WORK TO COMPLETE – Please repeat the data exactly. Any picture in it stays out.
[[ EXERCISE INPUT open ]]
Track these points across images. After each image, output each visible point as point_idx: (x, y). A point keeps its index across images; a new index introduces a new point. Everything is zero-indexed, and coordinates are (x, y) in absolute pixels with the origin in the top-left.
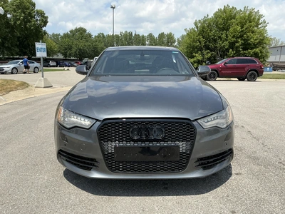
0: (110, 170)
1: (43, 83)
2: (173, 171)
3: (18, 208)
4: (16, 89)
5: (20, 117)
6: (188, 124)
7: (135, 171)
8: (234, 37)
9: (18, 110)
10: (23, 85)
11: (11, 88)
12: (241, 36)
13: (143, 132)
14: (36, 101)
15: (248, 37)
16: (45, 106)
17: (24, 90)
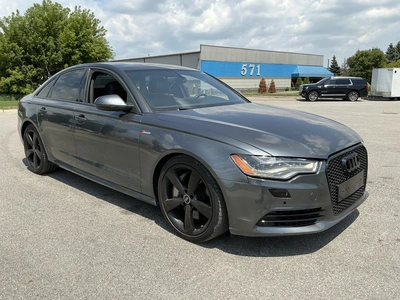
8: (68, 46)
12: (78, 46)
15: (87, 48)
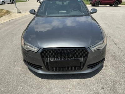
[[ EXERCISE INPUT closed ]]
EXPECTED OUTPUT –
Track these points across images. After each image, output each visible point as point_idx: (x, y). A point keeps its index across images; a new index introduces a new point. Everything is zero-indexed, and coordinates are (x, y) in absolute pixels with the origin in the top-left.
0: (110, 170)
1: (43, 83)
2: (173, 171)
3: (18, 208)
4: (16, 89)
5: (20, 117)
6: (188, 124)
7: (135, 171)
8: (234, 37)
9: (18, 110)
10: (23, 85)
11: (11, 88)
12: (241, 36)
13: (143, 132)
14: (36, 101)
15: (248, 37)
16: (45, 106)
17: (24, 90)
8: (68, 46)
12: (78, 46)
15: (87, 48)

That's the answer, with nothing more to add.